§ Work to complete:
**A.** Answer these from the post about Women Farm's conference sponsorship, one line each:
(i) How many upcoming farmer conferences does the sponsorship cover?
(ii) What is the minimum age for an applicant?
(iii) Which people are ineligible to apply?
**B.** Summarize the post about Women Farm's conference sponsorship in two sentences.
**C.** Copy the part of the post about Women Farm's conference sponsorship starting at "Free Ag Conference" and ending at "their fee registration!".

§ Provided text:

Showing posts with label New Farmers. Show all posts
Showing posts with label New Farmers. Show all posts

Wednesday, November 9, 2011

Free Ag Conference Sponsership for Ohio Women

Women Farm Sponsoring a Registration to 5 Upcoming Farmer Conferences!

Ohio women producing food for local markets, or aspiring to do so, who have not yet had an opportunity to attend a conference listed below are invited to apply for our sponsorship of their fee registration!
An applicant must be a woman who resides in Ohio, is at least 18 years of age at the time of application, is willing to meet up at the conference (briefly or as much as you wish) with the owners of Women Farm, and is willing to be interviewed after the conference by Women Farm for publication on our web site.
Women Farm service partners, women farmers whose essays and interviews have already been invited or published by Women Farm are ineligible to apply.

§ Source data:
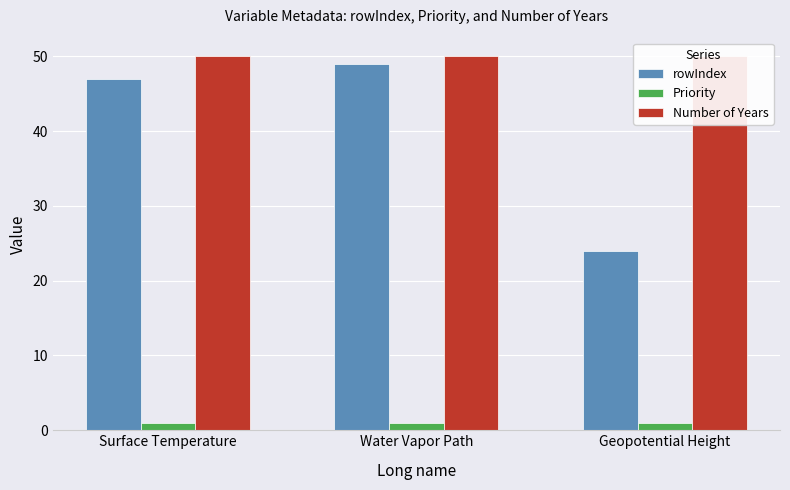

At which category is the sum across all series the highest?

Water Vapor Path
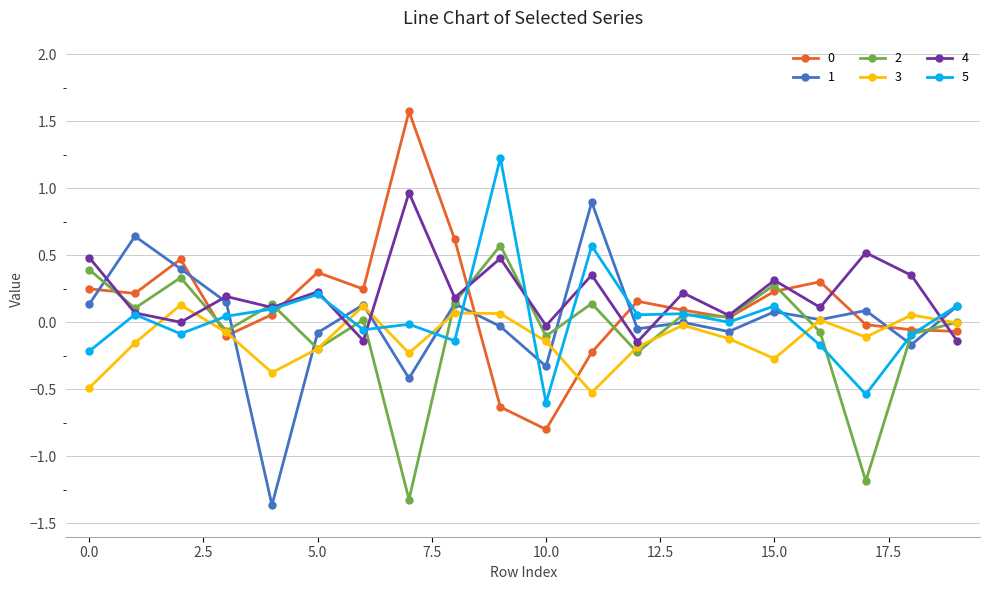

What is the minimum value shown in the chart?

-1.4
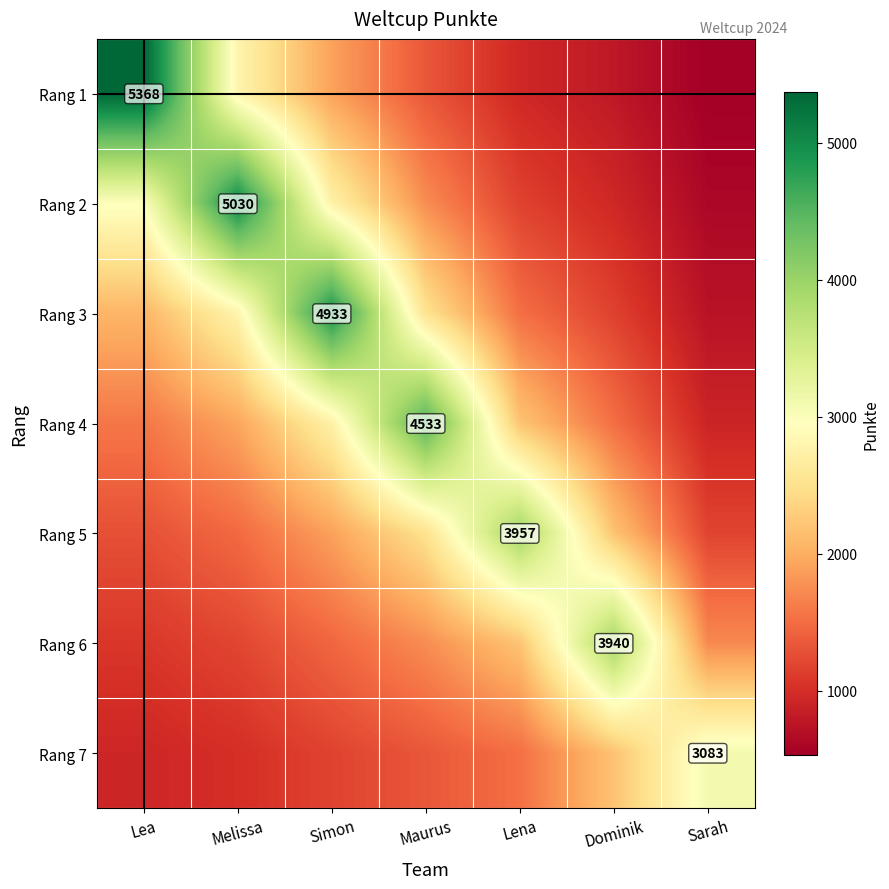

What is the sum of all Rang 7 values?

11233.1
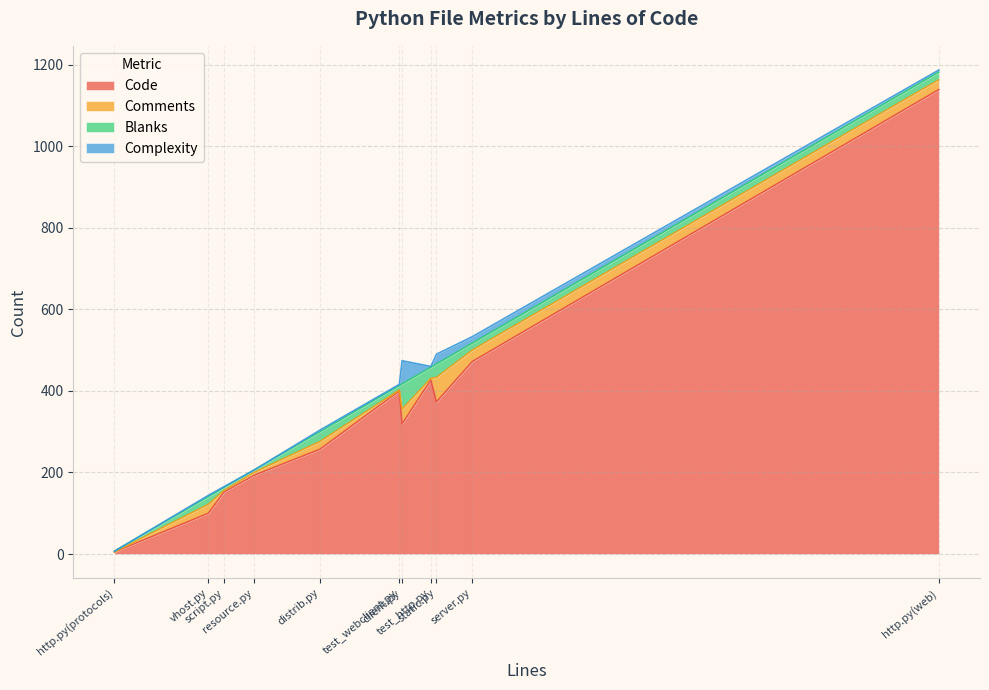

Which series changed the most between test_webclient.py and distrib.py?

Code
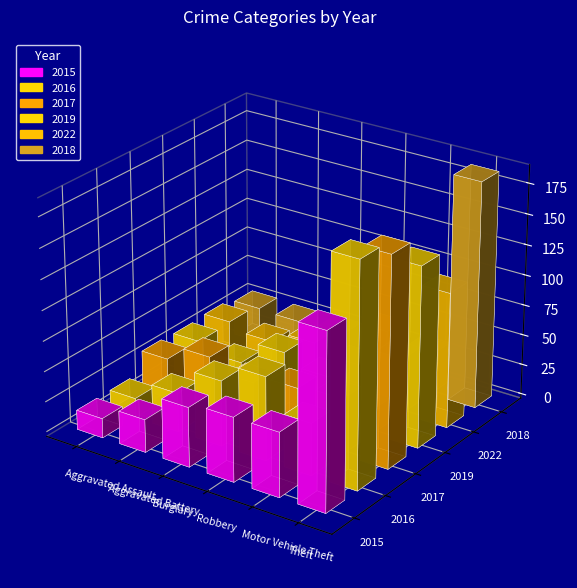

Between Motor Vehicle Theft and Aggravated Battery, which is larger?

Motor Vehicle Theft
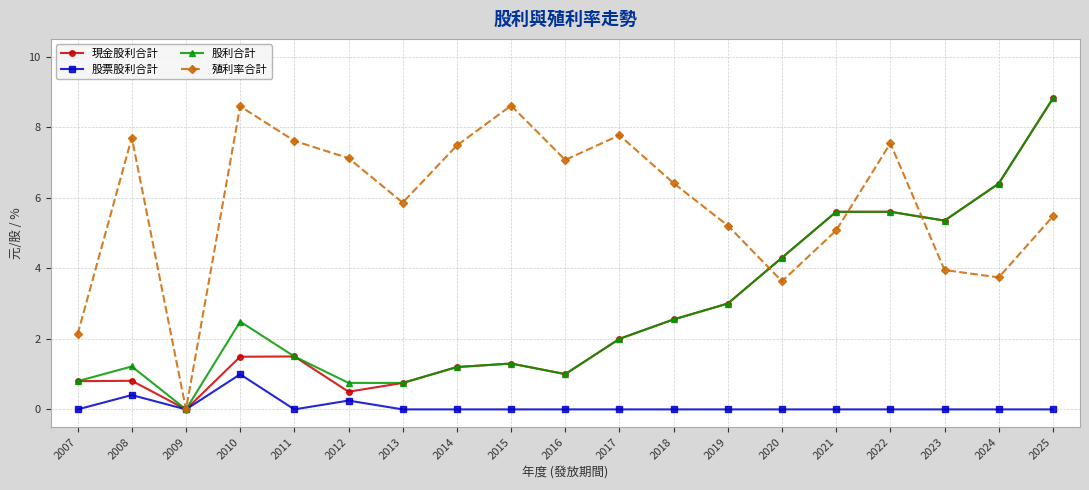

Where is the first local minimum for 殖利率合計?

2009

§ Answers to this exercise:
**A.**
(i) Five.
(ii) 18 years old at the time of application.
(iii) Women Farm service partners and women farmers whose essays and interviews have already been invited or published by Women Farm.

**B.** Women Farm is sponsoring the registration fee for five upcoming farmer conferences for Ohio women who produce food for local markets, or hope to, and who have not yet attended one of the listed conferences. Applicants must live in Ohio, be at least 18, and be willing to meet the owners of Women Farm at the conference and be interviewed afterward for the web site; service partners and women farmers whose essays and interviews Women Farm has already invited or published cannot apply.

**C.**
Free Ag Conference Sponsership for Ohio Women

Women Farm Sponsoring a Registration to 5 Upcoming Farmer Conferences!

Ohio women producing food for local markets, or aspiring to do so, who have not yet had an opportunity to attend a conference listed below are invited to apply for our sponsorship of their fee registration!